Hail Satan?
Disarmingly warm and humanistic, Penny Lane’s Hail Satan? challenges viewer perfections about modern satanists — or at least members of The Satanic Temple.
Without ever flat out stating it, the documentary shows that the controversial religious movement’s behavior is more Christian than that of the religious zealots who oppose its…well, not belief system — if they ever took the time to look beyond the label and learn it, that is— but name and paraphernalia.
That limited stance is informed by the strict black and white, good vs. evil understanding the masses have been trained to associate with anything linked with satan in the smallest way, a history that Lane lays out through smartly edited montages of Satanic Panic archival footage and Eisenhower-era newsreels of God’s name being added to The Pledge of Allegiance, U.S. currency, and other previously secular corners of society.

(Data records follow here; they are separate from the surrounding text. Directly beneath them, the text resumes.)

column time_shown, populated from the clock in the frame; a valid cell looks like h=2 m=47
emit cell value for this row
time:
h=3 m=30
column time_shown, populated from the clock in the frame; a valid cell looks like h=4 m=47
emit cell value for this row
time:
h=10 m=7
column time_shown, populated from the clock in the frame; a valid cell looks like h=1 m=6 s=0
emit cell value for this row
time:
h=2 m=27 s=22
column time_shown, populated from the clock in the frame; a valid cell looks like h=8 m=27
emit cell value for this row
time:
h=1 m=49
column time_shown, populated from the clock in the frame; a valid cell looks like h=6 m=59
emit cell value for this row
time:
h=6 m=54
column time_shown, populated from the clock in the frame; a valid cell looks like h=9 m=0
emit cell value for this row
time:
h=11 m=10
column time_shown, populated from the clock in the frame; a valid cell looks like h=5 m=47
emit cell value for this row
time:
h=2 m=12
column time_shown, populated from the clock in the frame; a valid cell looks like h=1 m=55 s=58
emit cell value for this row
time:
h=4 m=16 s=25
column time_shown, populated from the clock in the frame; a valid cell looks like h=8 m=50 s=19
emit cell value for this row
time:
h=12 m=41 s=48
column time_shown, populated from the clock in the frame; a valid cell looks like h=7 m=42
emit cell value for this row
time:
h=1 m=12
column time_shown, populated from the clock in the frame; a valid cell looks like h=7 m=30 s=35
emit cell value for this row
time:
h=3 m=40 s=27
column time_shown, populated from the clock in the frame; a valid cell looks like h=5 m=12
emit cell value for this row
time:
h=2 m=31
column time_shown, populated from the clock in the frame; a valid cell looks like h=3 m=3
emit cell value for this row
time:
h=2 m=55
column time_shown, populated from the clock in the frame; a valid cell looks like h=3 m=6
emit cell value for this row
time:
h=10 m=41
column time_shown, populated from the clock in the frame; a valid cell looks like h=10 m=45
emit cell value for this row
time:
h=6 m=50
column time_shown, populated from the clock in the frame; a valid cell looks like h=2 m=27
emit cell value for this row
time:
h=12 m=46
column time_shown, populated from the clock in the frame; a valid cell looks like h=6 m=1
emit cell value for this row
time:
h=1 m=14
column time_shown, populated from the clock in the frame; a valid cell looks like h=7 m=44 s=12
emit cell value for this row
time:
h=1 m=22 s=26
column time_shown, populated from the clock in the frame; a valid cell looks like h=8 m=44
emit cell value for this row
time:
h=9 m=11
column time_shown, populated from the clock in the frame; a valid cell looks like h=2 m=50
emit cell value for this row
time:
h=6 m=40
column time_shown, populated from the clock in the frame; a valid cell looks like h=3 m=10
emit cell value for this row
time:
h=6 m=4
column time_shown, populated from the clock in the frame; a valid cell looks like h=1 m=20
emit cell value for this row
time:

Through traditional yet highly professional talking head interviews and fly-on-the wall clips, she reveals these alleged devil-worshipers as social justice warriors and exposers of systematic hypocrisy, toying with the Christian right’s greatest fears to promote the decidedly non-religious tenets on which the U.S. was founded and which are becoming lost in an increasingly “Us vs. Them” culture.
The result is a cheeky, thoroughly entertaining and enlightening work with the power to unite unfairly fractured groups, and a film worth celebrating.